Only a freak set of results will see United through. If Chelsea or Tottenham win either of their remaining games, they can do nothing. Even if Chelsea slip up badly, Arsenal will take that place with wins over Brighton and Burnley. United must win both matches and cross their fingers, but it will surely be in vain.

And yet during the final moments at Old Trafford on Sunday, there was so little fight. United started strongly before fading, but the board reading seven extra minutes would have provoked a late surge in seasons past. Instead it was Chelsea pushing for the late winner. United’s last shot on target during a must-win match was by a central defender in the 54th minute. That’s absolutely miserable. So is the fact that Manchester United are closer in terms of points to Burnley than the top two.


Marcos Rojo
So, so lucky not be sent off for crashing into Willian’s shins with a ludicrously wild tackle. As careless diving into challenges as he is when making toast.


Gonzalo Higuain
The abiding Chelsea image from Sunday was not of their players celebrating the equaliser, but of Eden Hazard holding his arms out in frustration, begging for some movement from Higuain. It’s enough to make any superstar player want to leave the country.

Higuain’s movement is poor, and he’s slow enough that he needs to set off early to have any hope of winning the race to a through ball. But setting off early means that he gets caught offside. That sequence of events was repeated so often at Old Trafford that it became comical. Only twice since the beginning of last season has a player been caught offside more times in a Premier League game.

What’s weirder than Higuain’s poor form (new league, ageing player,not ideal system for him) is Sarri’s loyalty. Hazard has spoken about loving playing with Olivier Giroud and is clearly frustrated by Higuain, and the Argentinean is only on loan anyway. Maybe he has incriminating photos of just where Sarri has been sticking nicotine patches to try and mainline the chemical.

Either way, it has to stop. Both in the Premier League until a top-four place is secured and in the Europa League if Chelsea are to win it.


Tottenham and those bench options
You are third in the Premier League, and have reached the Champions League final. Victory over West Ham at home will guarantee you a Champions League place, but you trail 1-0 and have played poorly. You turn to your bench in hope of Saturday lunchtime salvation. And then you see your options.
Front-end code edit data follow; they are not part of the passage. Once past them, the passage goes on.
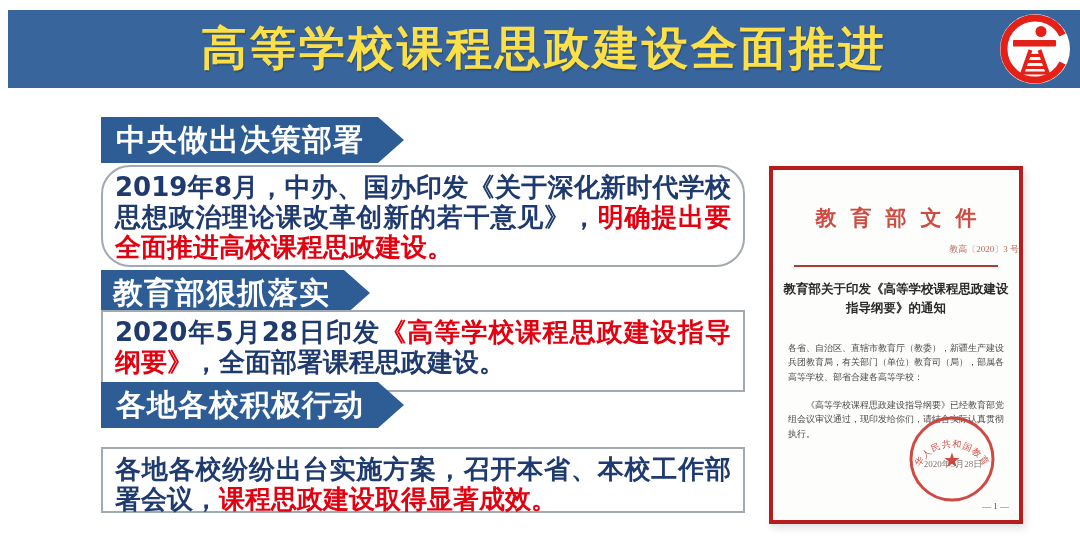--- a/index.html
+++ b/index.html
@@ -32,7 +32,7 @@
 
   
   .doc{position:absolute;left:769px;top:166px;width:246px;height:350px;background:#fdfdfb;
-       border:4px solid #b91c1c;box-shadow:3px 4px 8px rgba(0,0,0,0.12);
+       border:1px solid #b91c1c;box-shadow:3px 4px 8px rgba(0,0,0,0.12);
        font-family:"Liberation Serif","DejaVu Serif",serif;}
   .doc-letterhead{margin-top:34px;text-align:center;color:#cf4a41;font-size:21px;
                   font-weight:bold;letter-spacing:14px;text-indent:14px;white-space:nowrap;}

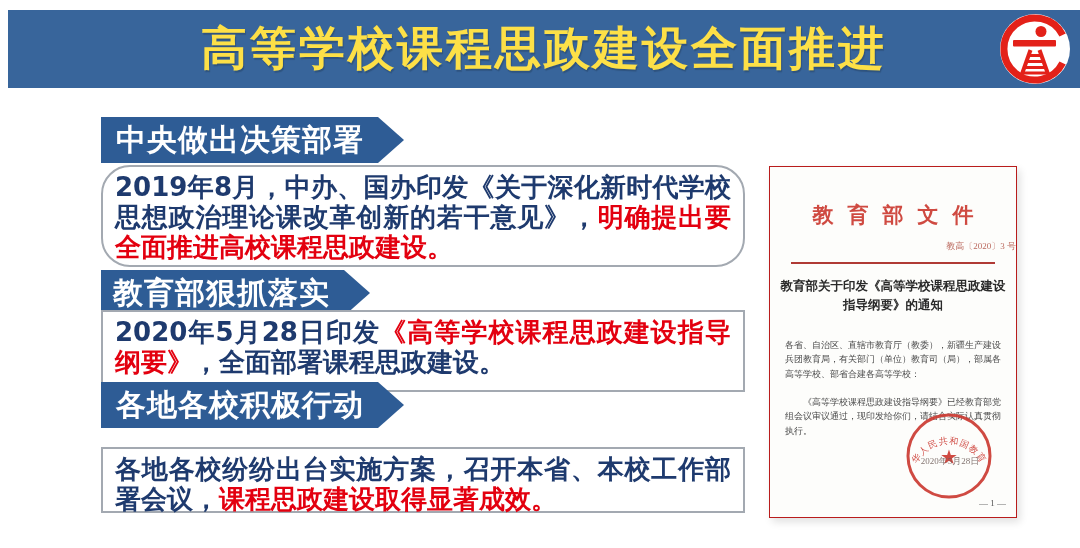--- a/index.html
+++ b/index.html
@@ -20,7 +20,7 @@
           clip-path:polygon(0 0,calc(100% - 26px) 0,100% 50%,calc(100% - 26px) 100%,0 100%);}
   #hdr1{top:117px;}
   #hdr2{top:270px;padding-left:12px;}
-  #hdr3{top:382px;}
+  #hdr3{top:418px;}
 
   .body-box{position:absolute;left:101px;width:644px;background:#ffffff;
             border:2px solid #a3a9b1;box-sizing:border-box;padding:5px 12px 0 12px;

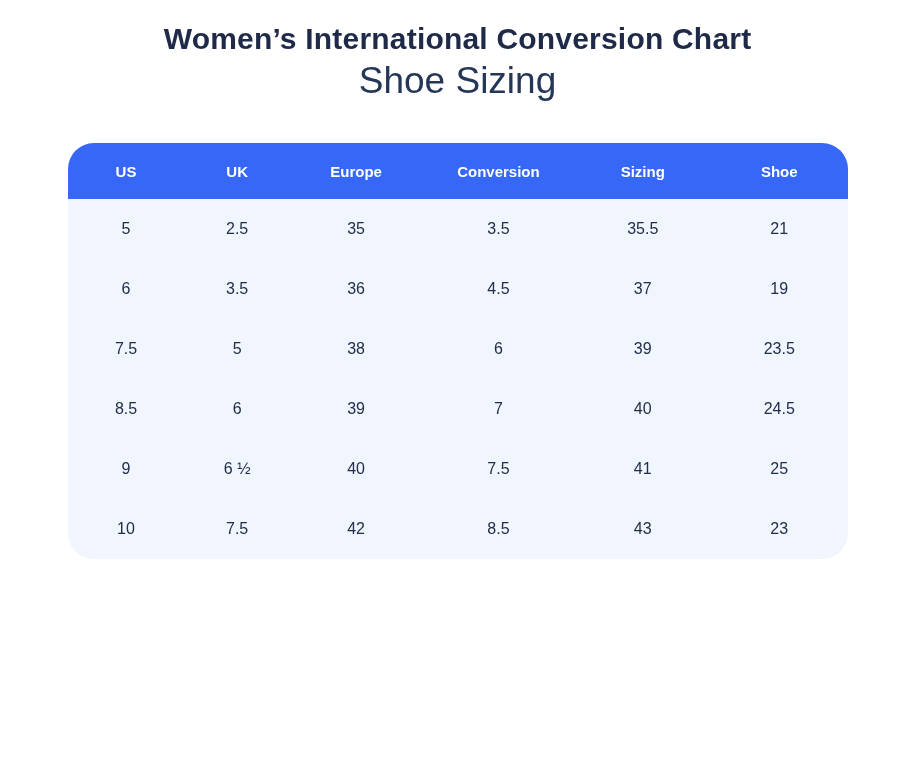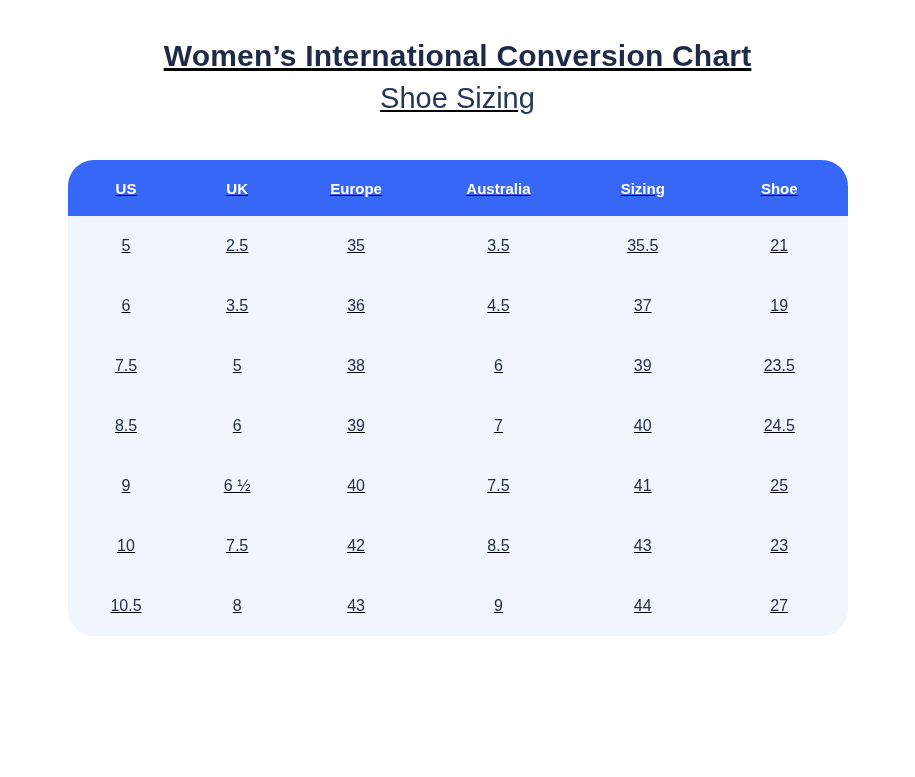--- a/index.html
+++ b/index.html
@@ -16,7 +16,7 @@
     font-family:"Liberation Sans","DejaVu Sans",sans-serif;
     overflow:hidden;
   }
-  .page{width:915px;height:777px;padding-top:38px;text-decoration:underline;}
+  .page{width:915px;height:777px;padding-top:21px;}
   h1.title{
     text-align:center;
     font-size:30px;line-height:36px;font-weight:700;

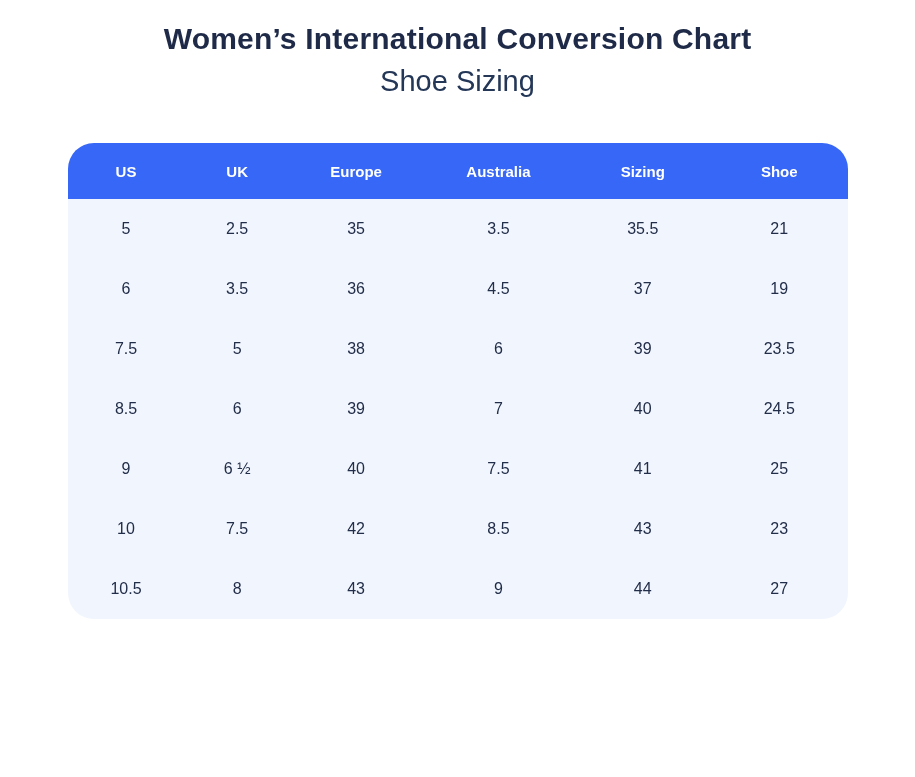--- a/index.html
+++ b/index.html
@@ -25,7 +25,7 @@
   }
   h2.subtitle{
     text-align:center;
-    font-size:29px;line-height:36px;font-weight:400;
+    font-size:37px;line-height:36px;font-weight:400;
     color:#243757;
     margin-top:6px;
   }

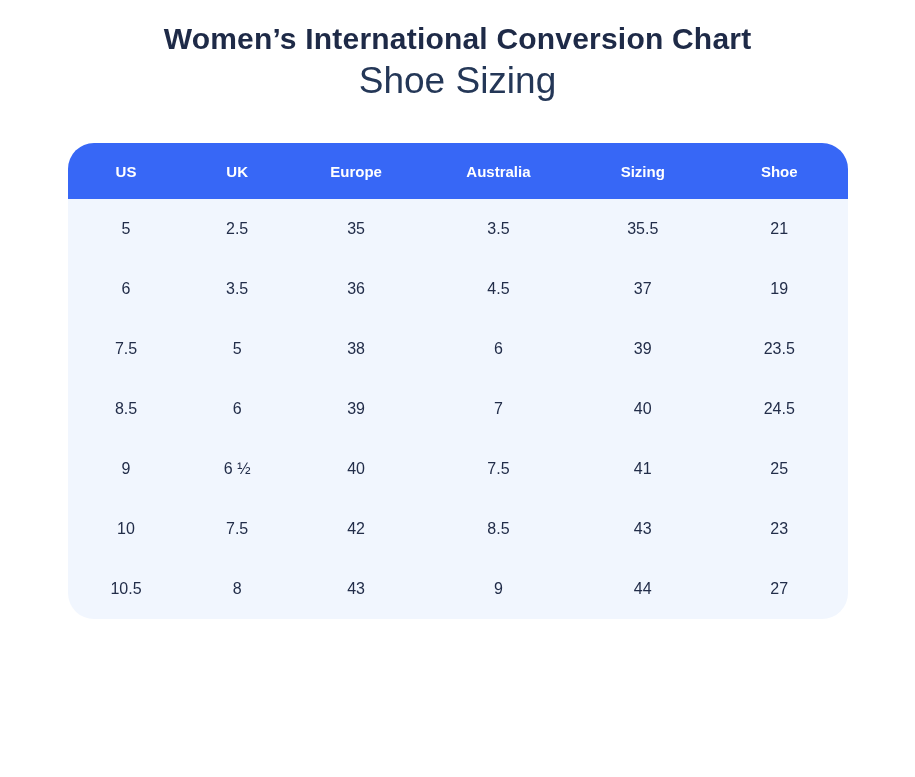--- a/index.html
+++ b/index.html
@@ -75,7 +75,7 @@
           <th>US</th>
           <th>UK</th>
           <th>Europe</th>
-          <th>Australia</th>
+          <th>Conversion</th>
           <th>Sizing</th>
           <th>Shoe</th>
         </tr>

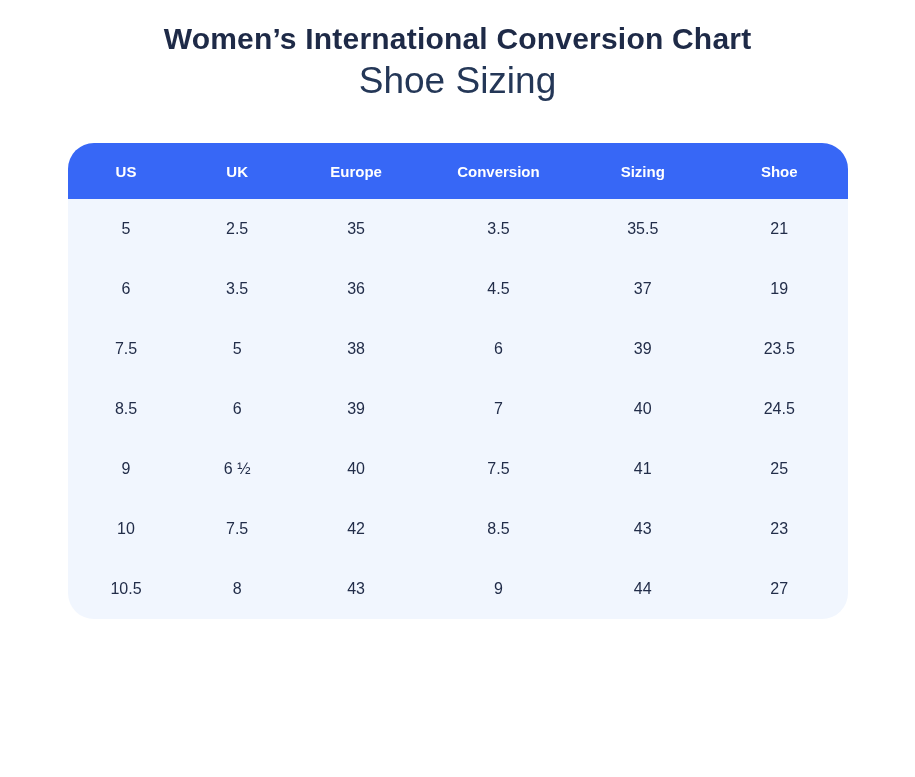--- a/index.html
+++ b/index.html
@@ -129,14 +129,6 @@
           <td>43</td>
           <td>23</td>
         </tr>
-        <tr>
-          <td>10.5</td>
-          <td>8</td>
-          <td>43</td>
-          <td>9</td>
-          <td>44</td>
-          <td>27</td>
-        </tr>
       </tbody>
   </table>
 </div>

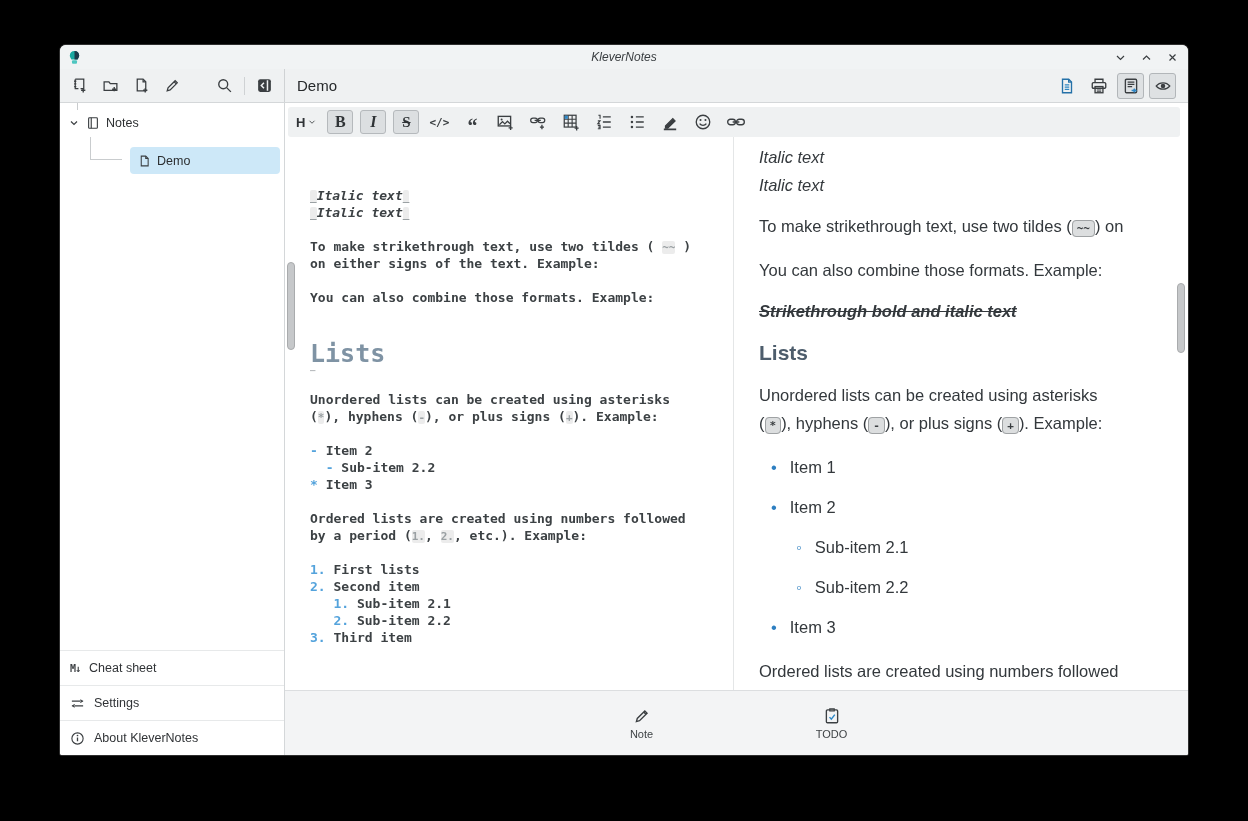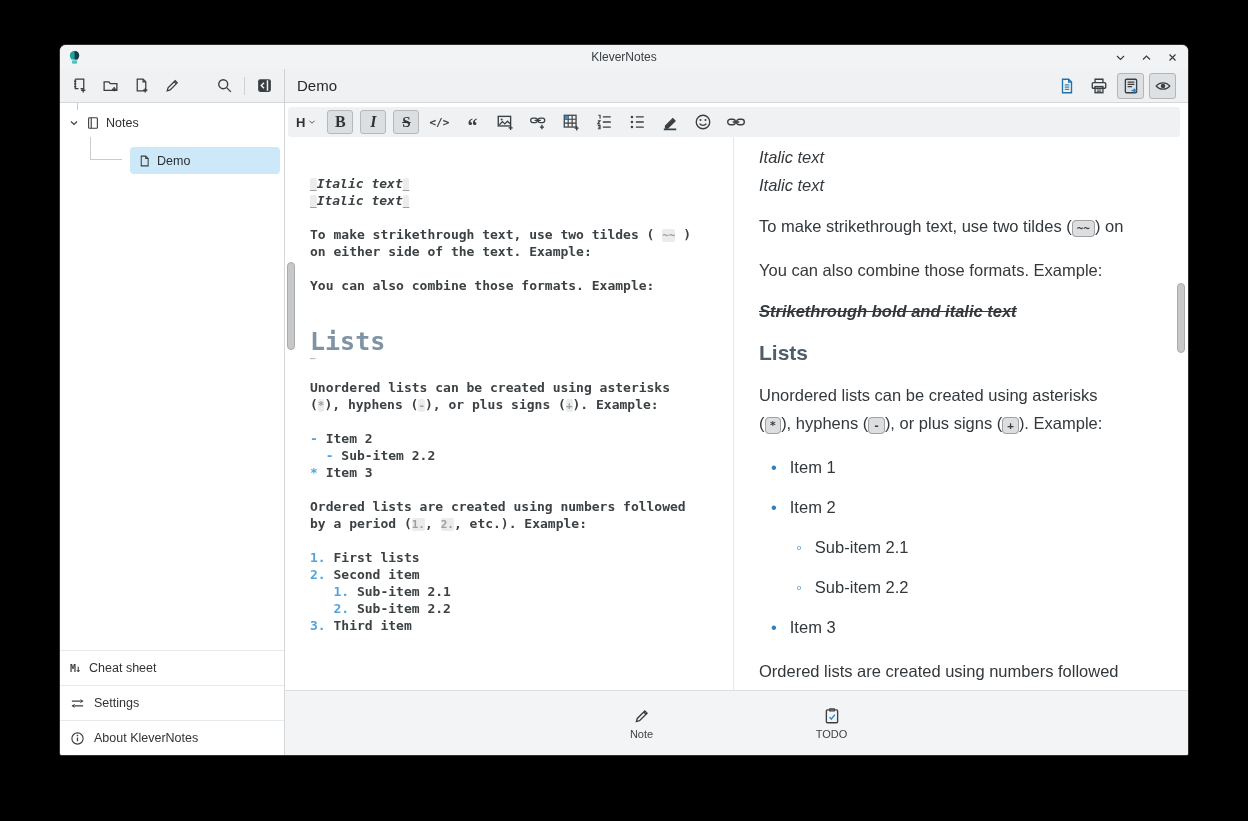--- a/index.html
+++ b/index.html
@@ -12,7 +12,7 @@
   
   .titlebar { height:24px; background:#f1f3f4; position:relative; display:flex; align-items:center; flex:0 0 auto; }
   .titlebar .app-icon { margin-left:8px; width:13px; height:15px; }
-  .titlebar .title { position:absolute; left:0; right:0; text-align:center; font-size:12px; color:#3a3e41; }
+  .titlebar .title { position:absolute; left:0; right:0; text-align:center; font-size:12px; color:#3a3e41;font-style:italic; }
   .win-controls { position:absolute; right:8px; top:0; height:24px; display:flex; gap:10px; align-items:center; }
   .win-btn { width:16px; height:16px; display:flex; align-items:center; justify-content:center; cursor:default; }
This weekend, Liverpool brought Joe Gomez, Xherdan Shaqiri and Alex Oxlade-Chamberlain on as substitutes. Chelsea called upon Ruben Loftus-Cheek and Pedro, leaving Olivier Giroud where he was. Manchester United introduced the highest-paid player in the country, and kept Anthony Martial in reserve. Even Arsenal, that thin, messy squad, brought on Laurent Koscielny and Matteo Guendouzi.

Mauricio Pochettino was searching for a goal and was forced to turn to Vincent Janssen and Fernando Llorente. That pair of strikers have scored seven league goals between them since August 2017. Not sure Ajax will be sh*tting bricks about either of them.


Cardiff City, too passive
It’s no disaster that Cardiff will likely be relegated after a weekend on which they hoped to claw back points on Brighton and ended up losing ground. This is by far the weakest squad in the Premier League created for by far the least money and paid by far the lowest wages. Their chances of staying up probably went with the horrific tragedy that befell Emiliano Sala in January. Neil Warnock’s reputation as a manager should not be altered by relegation.

But having given themselves a chance with three rounds of matches left, Cardiff are right to feel bitterly disappointed by their performance on Saturday and should not be immune from criticism – nor should their manager. The visitors did indeed give it a good go in the final 20 minutes at Craven Cottage, but why on earth were they so passive in the first half when they needed to be proactive and take the game to Fulham.

Scott Parker has improved their resilience, but had Cardiff scored first they might have backed themselves to hang on and put the pressure firmly on Brighton. Instead they attempted just a single shot before the break, which was blocked. Not good enough.